MASM 9.0 bug.
-
Harold, Your code is not doing the same thing, it is decrementing a register. My code was propagateing a borrow through multiple DWORDS. My timing indicated that the aligned code took 3.57 seconds to loop 100,000,000 (one hundred million) times, and 4.36 seconds to loop the same number of times for the unaligned test. That indicates that it took 1.22% longer. In addition, The loop had to re-initialize all of the DWORDS with the correct data for each loop. The loop included this initialization for both the base time and also for the test time, thus the time increment was due to only the time increment for the unaligned loop, meaning that the % difference is really in the neighborhood of 44%. I will give you the timing differences and the code changes between the two tests. If you want to see the the execution time differences (visual studio "disassembly" tab, then just ask and I will include that also.

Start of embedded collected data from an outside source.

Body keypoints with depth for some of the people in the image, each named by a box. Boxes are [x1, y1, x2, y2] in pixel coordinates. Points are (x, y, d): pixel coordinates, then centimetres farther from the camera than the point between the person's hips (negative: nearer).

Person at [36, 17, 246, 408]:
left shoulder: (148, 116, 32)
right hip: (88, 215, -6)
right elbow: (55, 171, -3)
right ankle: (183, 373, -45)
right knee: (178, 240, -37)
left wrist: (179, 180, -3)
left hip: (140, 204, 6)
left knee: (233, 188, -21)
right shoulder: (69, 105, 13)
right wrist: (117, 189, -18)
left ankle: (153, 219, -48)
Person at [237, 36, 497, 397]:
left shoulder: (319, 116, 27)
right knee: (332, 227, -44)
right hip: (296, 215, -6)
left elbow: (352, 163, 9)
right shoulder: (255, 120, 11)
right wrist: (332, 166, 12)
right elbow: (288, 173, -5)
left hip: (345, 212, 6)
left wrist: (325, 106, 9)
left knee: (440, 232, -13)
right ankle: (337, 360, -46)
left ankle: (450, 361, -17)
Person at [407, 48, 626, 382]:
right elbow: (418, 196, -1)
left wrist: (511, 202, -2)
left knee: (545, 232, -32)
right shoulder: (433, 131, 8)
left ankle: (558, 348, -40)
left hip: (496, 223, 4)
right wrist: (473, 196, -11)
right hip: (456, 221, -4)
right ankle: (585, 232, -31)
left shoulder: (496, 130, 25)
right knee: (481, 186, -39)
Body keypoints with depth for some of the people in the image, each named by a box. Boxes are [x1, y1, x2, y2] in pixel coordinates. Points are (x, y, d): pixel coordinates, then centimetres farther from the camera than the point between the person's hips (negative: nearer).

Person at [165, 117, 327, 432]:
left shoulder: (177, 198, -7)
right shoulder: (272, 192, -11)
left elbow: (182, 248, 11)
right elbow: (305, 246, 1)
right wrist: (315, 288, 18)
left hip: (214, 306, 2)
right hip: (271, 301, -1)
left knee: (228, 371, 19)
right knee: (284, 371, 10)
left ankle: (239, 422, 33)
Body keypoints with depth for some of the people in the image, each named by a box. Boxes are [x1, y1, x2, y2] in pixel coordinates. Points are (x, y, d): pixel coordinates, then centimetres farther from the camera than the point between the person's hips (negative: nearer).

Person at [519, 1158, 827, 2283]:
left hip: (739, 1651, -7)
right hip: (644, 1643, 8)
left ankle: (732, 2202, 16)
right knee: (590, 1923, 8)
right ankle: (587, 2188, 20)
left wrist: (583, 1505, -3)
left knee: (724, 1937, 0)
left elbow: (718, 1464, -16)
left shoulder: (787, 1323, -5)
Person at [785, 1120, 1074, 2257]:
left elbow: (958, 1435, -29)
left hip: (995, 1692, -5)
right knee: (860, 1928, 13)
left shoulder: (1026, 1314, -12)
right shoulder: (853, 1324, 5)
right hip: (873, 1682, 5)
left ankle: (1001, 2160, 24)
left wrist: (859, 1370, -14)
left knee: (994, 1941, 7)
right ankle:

RSA-Test TimeSbbLoop - 100M*TEST32: 3.57
;
; Code from Masm 9.0 .lst file for aligned test.
;
C ;*******************************************************************************
C ;
C ; Timing test for alignment.
C ;
C ; esi has the source OFFSET of the data.
C ; edi has the already scaled OFFSET of the destination data.
C ; ecx has the DWORD count to subtract.
C ;
C ;*******************************************************************************
C ALIGN OWORD
00001AEE C .data
C
C ALIGN OWORD
00001AF0 00000020 [ C TestData DWORD 32 DUP (0) ; 128 BYTES, 8 xmm regs
00000000
]
C
00001B70 00000001 C TestDWORD DWORD 1
C
C ALIGN WORD
00001B74 0023 C WORD (LENGTHOF szTestCase - 1)
00001B76 52 53 41 2D 54 C szTestCase BYTE "RSA-Test TimeSbbLoop - 100M*TEST32:",0
65 73 74 20 54
69 6D 65 53 62
62 4C 6F 6F 70
20 2D 20 31 30
30 4D 2A 54 45
53 54 33 32 3A
00
C
000006A0 C .code
C
C ;
C ; Get start time.
C ;
000006A0 C Start:
000006A0 E8 000054BB C CALL GetStartTime
C ; jnz Exit
C ;
C ; Clear the clear regs.
C ;
000006A5 66| 0F EF C0 C pxor xmm0,xmm0
000006A9 66| 0F 6F C8 C movdqa xmm1,xmm0
000006AD 66| 0F 6F D0 C -
Of course it's not doing the same thing, it's just testing the effect of alignment by itself. There is way too much shit here to be sure of anything.
Harold, My feelings exactly. I will use what I have and beware of any ALIGN in the code section except for the entry at PROC. I will insure that there is no entry to an aligned Label except by a jump or conditional jump. Dave.